Too Radical to be Liberal, Too Human to be Conservative.

The silohuette of power lines against a setting sun

How the privatization and resulting taxpayer-funded subsidies for a private power company are eating away at families in Northern Ontario, and how we can take back power. Literally.

What is the cost of lies?

In Ontario, it looks like $6 billion a year—subsidies paid out not to help people, but to paper over the failure of privatizing our power. It looks like climbing hydro bills for families in Northern Ontario. It looks like power lines owned by shareholders instead of citizens. For decades, we were told that breaking up Ontario Hydro and selling it off piece by piece would bring competition, efficiency, and lower rates. We were lied to, and Ontario took the Big Lie as truth.

One of the best ways we can improve the quality of life as well as make life in Ontario affordable is to examine the budget behemoth that is Hydro One, and how we as tax-payers are filling in a massive growing canyon at roughly $6 Billion dollars a year to avoid admitting that the privatization of electricity in Ontario was a costly mistake.

The move from Ontario Hydro with it’s public power commissions to the privatization into Hydro One was an act of governmental stupidity fuelled by corporate greed. So far under Doug Ford, Ontario has spent over $49 Billion subsiding a private corporation to reduce energy bills…which begs the question….

…if we’re spending that amount of cash, why not just buy the fucking thing and regulate it to operate as consumer-friendly as possible via a crown corporation. A return back to it’s public-ownership roots would be a massive relief to Ontarians – the reduction of energy costs via socialization of power generation via public power commissions would allow us to better improve and direct the development of our energy grid without requiring the need to generate profits for a corporate board.

Let’s face this fact head on – electricity in this day and age is an essential cost, and as such should be ran critical state infrastructure; especially in the North where families heavily rely on heating their homes to get through harsh, heavy winters. The current system is legitimately killing Ontarians; the amount we’re subsiding this private company with tax dollars is starving long-term care and the healthcare system of well-needed funding. By supporting this free-market neoliberal fiscal policy, we’re legitimately causing indirect suffering and death in Ontario by starving other vital and critical aspect of public services.

We’re robbing Paul to pay Peter, while Paul is bleeding out on the sidewalk at this point.

You may be asking, how did we get here? Why are we even doing this?

In 1998, then-Premier Mike Harris and his Progressive Conservative government passed the Energy Competition Act, dismantling Ontario Hydro into multiple entities and paving the way for privatization. What was once a strong, publicly owned utility was splintered—its parts parcelled off, with Hydro One eventually sold on the stock market.

The goal?

A so-called “open market” for electricity that would bring down costs through competition. The result? A system rife with complexity, runaway executive salaries, and skyrocketing hydro bills—especially punishing for rural and Northern communities. If there is one thing to realize, the free-market is a godsend for stockholders but it is goddamn expensive for consumers.

Rather than reduce costs, privatization has dramatically increased them. To shield the public from the true price of this failure, Ontario now spends nearly $6 billion per year subsidizing electricity rates—projected to total over $228 billion over 25 years (Global News).

These subsidies don’t just benefit ordinary Ontarians. In fact, some of the largest recipients are big corporations like Loblaws and mining giants—while the average community in Northern Ontario, like Timmins, or Sudbury still feels the squeeze every month. The Ford government has continued these payouts, even as hospitals close beds and social programs starve for funding (CUPE Ontario).

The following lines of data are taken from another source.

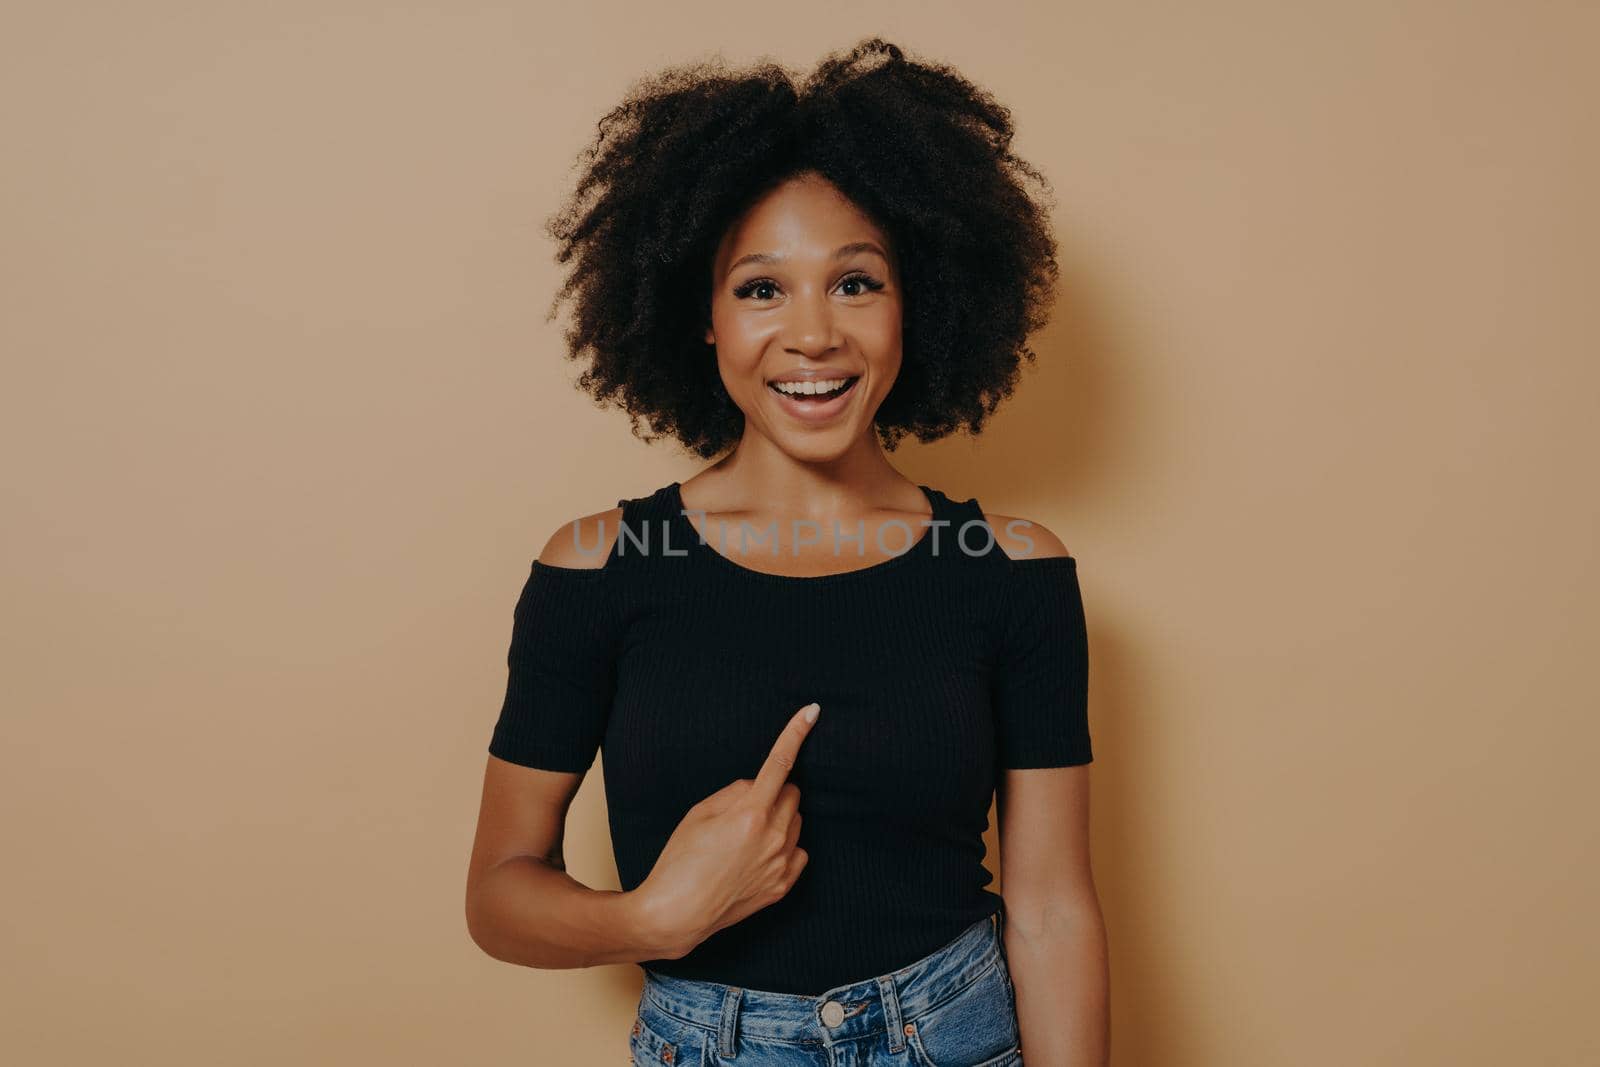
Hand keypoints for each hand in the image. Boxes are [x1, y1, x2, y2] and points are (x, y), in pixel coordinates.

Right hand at [634, 701, 819, 958]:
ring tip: (744, 838)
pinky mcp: (783, 886)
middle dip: (774, 791)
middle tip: (744, 807)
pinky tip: (757, 857)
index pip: (779, 762)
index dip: (796, 733)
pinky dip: (783, 846)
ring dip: (778, 819)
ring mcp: (781, 864)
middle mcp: (772, 837)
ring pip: (795, 822)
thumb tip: (758, 786)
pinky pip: (798, 851)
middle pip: (792, 793)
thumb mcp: (698, 813)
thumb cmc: (680, 861)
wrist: (677, 915)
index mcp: (749, 814)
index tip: (812, 711)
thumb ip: (735, 792)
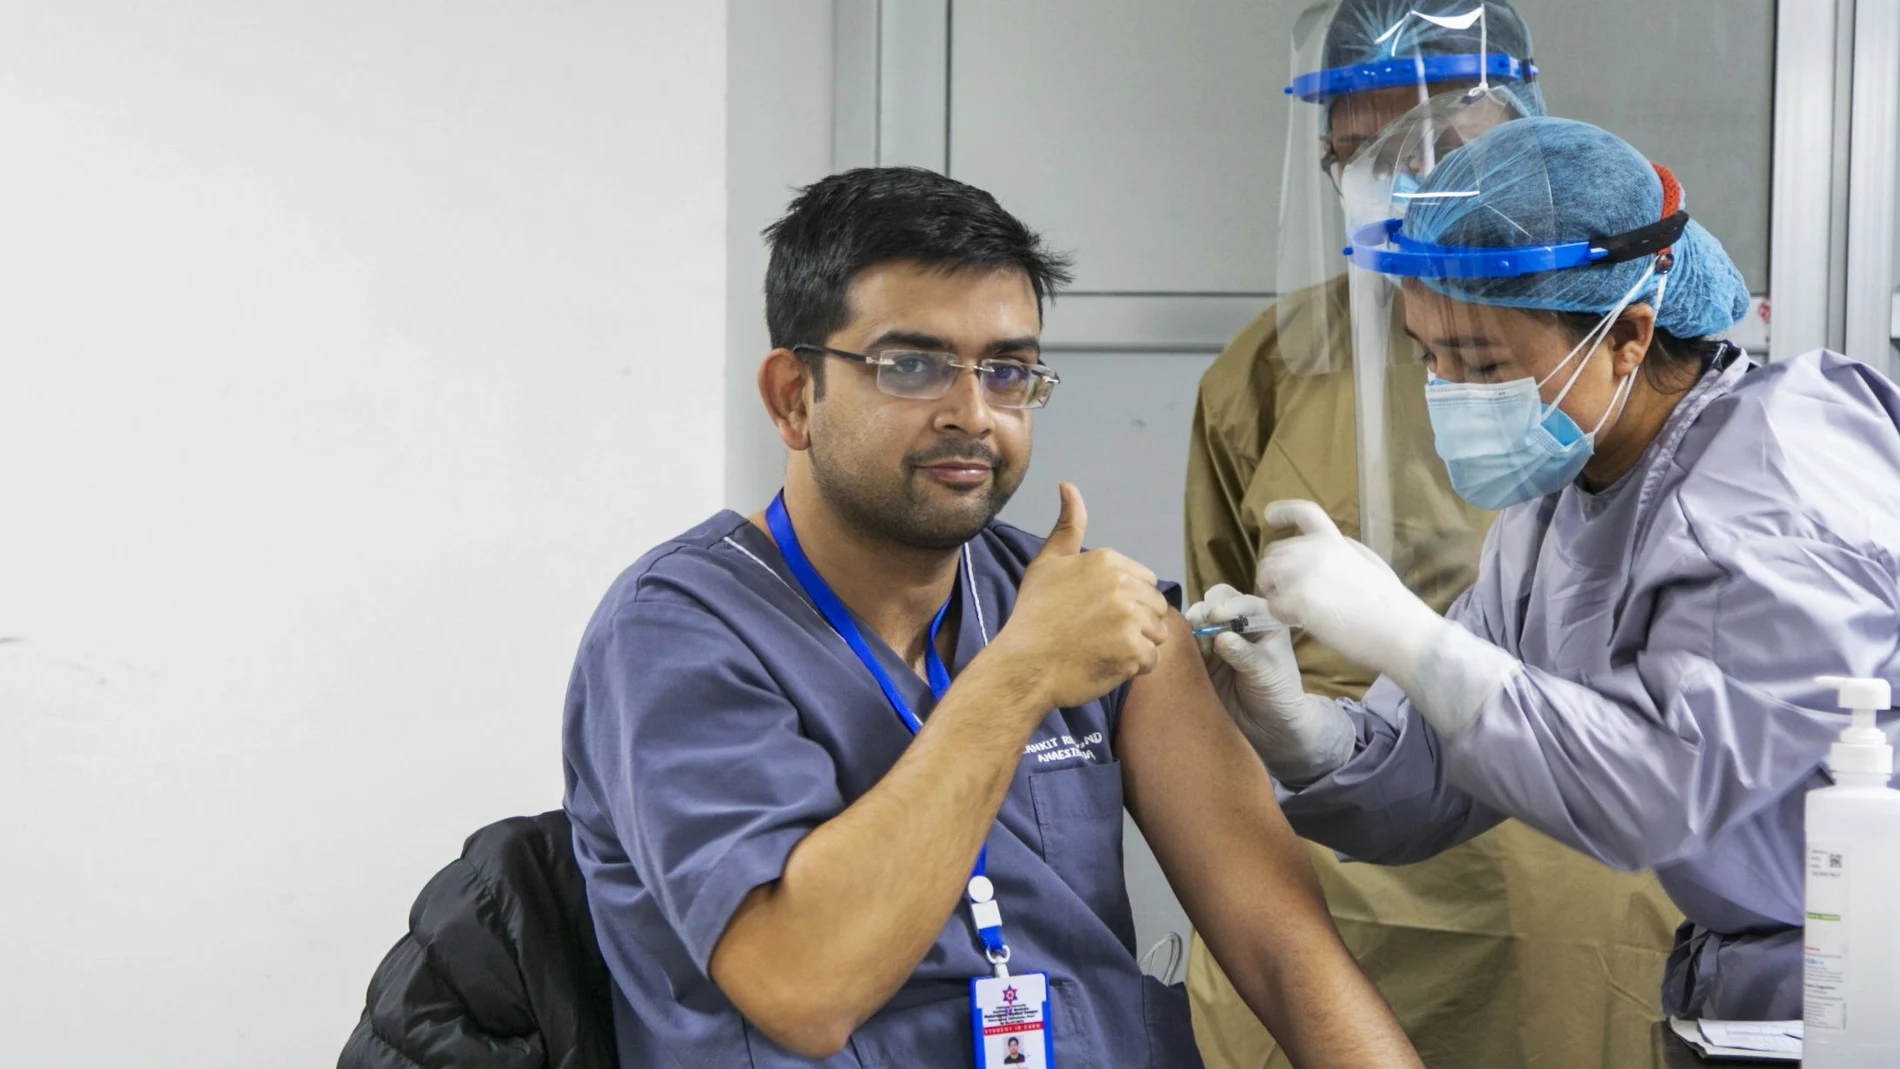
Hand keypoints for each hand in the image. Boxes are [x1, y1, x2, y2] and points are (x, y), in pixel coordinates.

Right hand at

So what does public power look like? Well, guess what? While Ontario went down the neoliberal route, frothing at the mouth for all that sweet corporate cash, other provinces rejected the idea. Both Manitoba, and Quebec have publicly-owned power and it pays off to great benefits for consumers. The difference is simple: public utilities work for the people, not for profit. They reinvest in infrastructure and communities, instead of sending dividends to shareholders.

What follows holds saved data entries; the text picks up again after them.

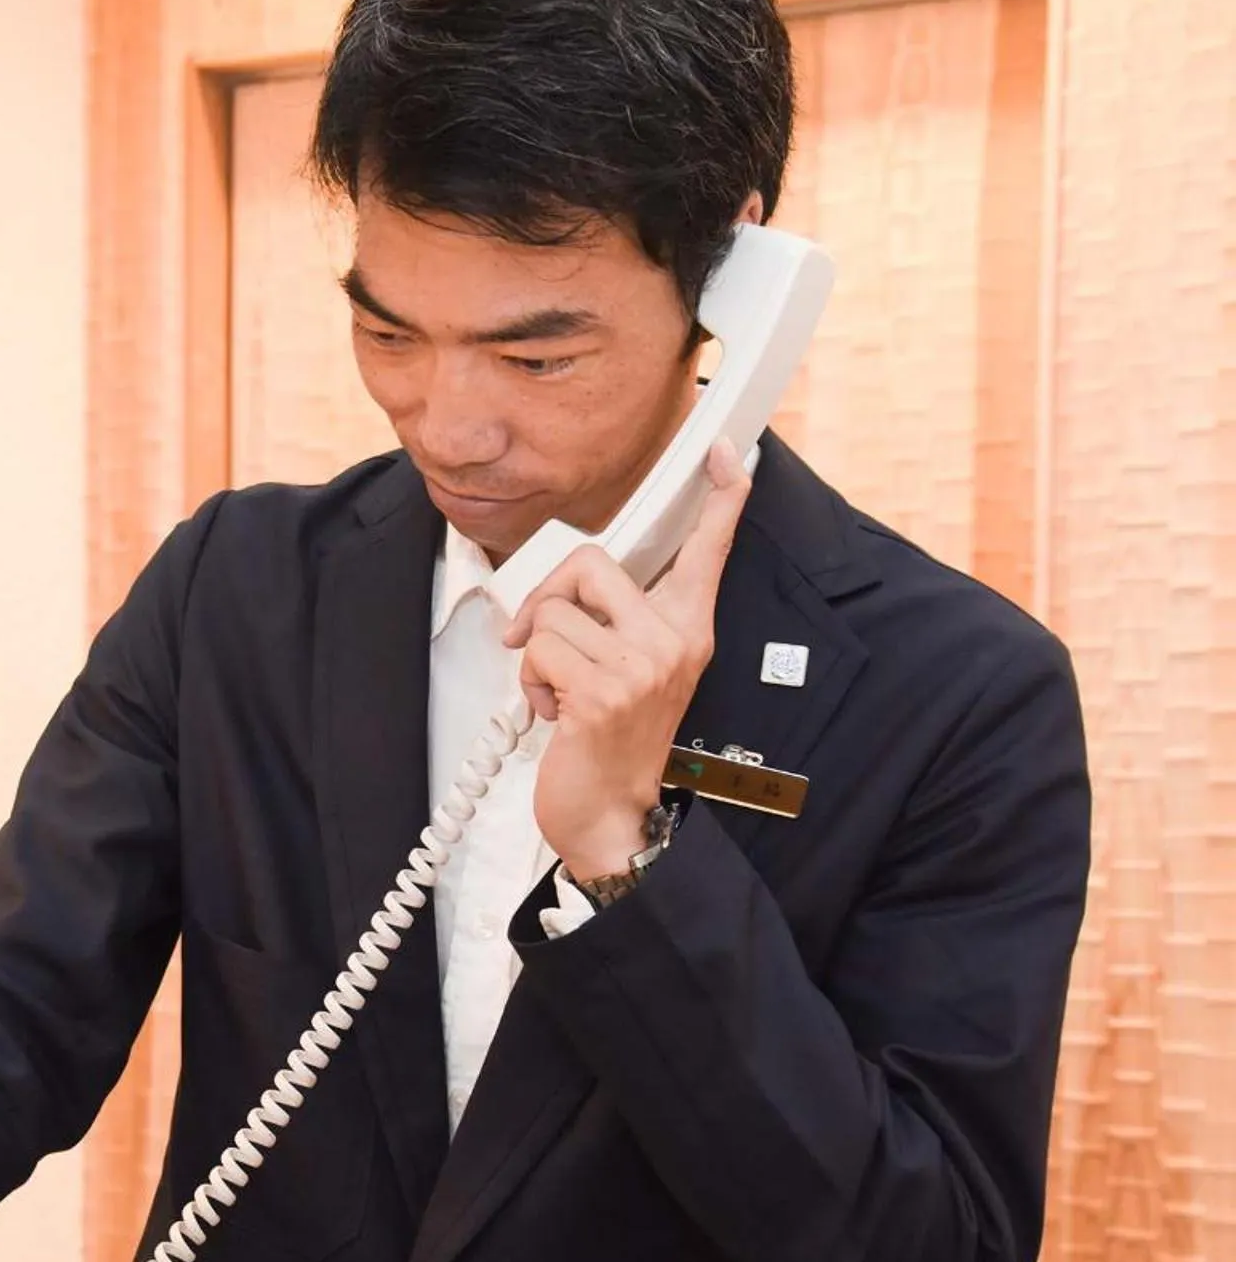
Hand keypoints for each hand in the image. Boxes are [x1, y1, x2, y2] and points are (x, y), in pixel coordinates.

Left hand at [501, 439, 752, 883]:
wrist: (610, 811)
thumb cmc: (611, 737)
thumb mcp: (628, 668)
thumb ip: (613, 620)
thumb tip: (566, 582)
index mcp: (688, 627)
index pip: (709, 551)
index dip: (720, 499)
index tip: (731, 451)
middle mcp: (675, 640)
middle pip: (589, 560)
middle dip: (548, 596)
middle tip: (542, 640)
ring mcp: (642, 667)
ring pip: (552, 612)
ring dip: (538, 656)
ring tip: (563, 693)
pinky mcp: (603, 693)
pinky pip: (538, 651)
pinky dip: (530, 685)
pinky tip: (556, 716)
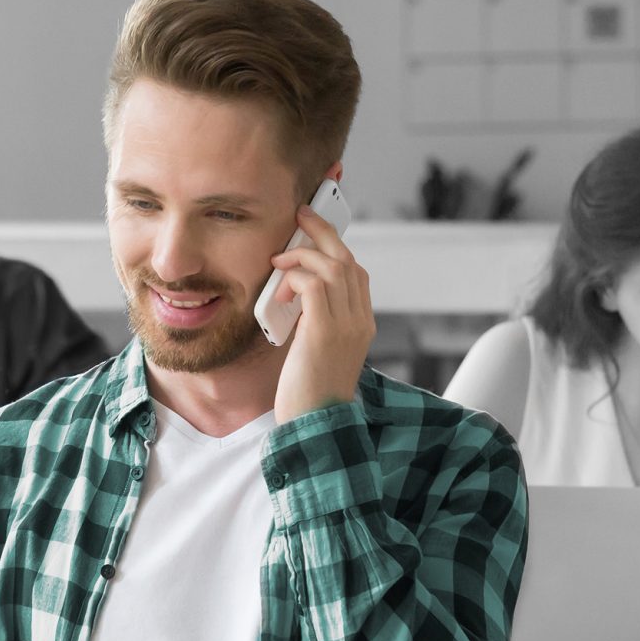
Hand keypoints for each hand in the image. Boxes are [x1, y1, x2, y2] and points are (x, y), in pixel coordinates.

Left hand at [270, 204, 375, 423]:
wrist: (315, 425)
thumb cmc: (307, 394)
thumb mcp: (314, 350)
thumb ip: (312, 322)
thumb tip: (292, 296)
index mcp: (361, 325)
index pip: (356, 273)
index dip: (335, 249)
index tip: (312, 235)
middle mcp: (360, 321)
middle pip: (348, 259)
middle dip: (323, 232)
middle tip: (301, 215)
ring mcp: (347, 325)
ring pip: (334, 265)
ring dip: (302, 255)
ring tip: (278, 261)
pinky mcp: (325, 330)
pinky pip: (313, 283)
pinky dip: (294, 277)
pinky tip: (278, 290)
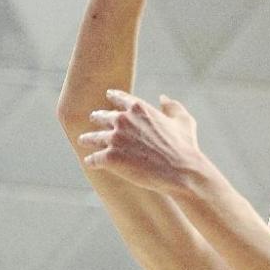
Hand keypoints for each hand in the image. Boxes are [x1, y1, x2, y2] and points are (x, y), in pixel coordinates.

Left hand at [79, 91, 201, 191]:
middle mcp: (123, 120)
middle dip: (96, 118)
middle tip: (93, 120)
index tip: (108, 97)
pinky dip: (92, 160)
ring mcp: (114, 139)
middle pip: (101, 116)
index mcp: (138, 108)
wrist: (182, 172)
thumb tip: (163, 98)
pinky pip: (94, 158)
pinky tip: (90, 162)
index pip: (119, 98)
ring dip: (88, 139)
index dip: (113, 97)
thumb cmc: (185, 147)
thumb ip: (172, 107)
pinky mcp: (110, 158)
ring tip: (84, 141)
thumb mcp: (184, 121)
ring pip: (93, 137)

Northern Ontario lives with the cold longest and pays some of the highest hydro costs in the province. It’s time to ask: why are we paying for someone else’s profits when we could be building a public utility that works for all of us?

Public power is not just an economic policy—it’s a matter of economic justice. Of sovereignty. Of building a Northern Ontario where essential services are in the people’s hands, not behind a paywall or profit margin. We are more than an economic colony in a province obsessed with deregulation, and privatization at the expense of the common Ontarian.

The lie of privatization is costly. But it’s not too late to reverse it.
Let’s demand real, public power again.

Power to the North. Power to the People.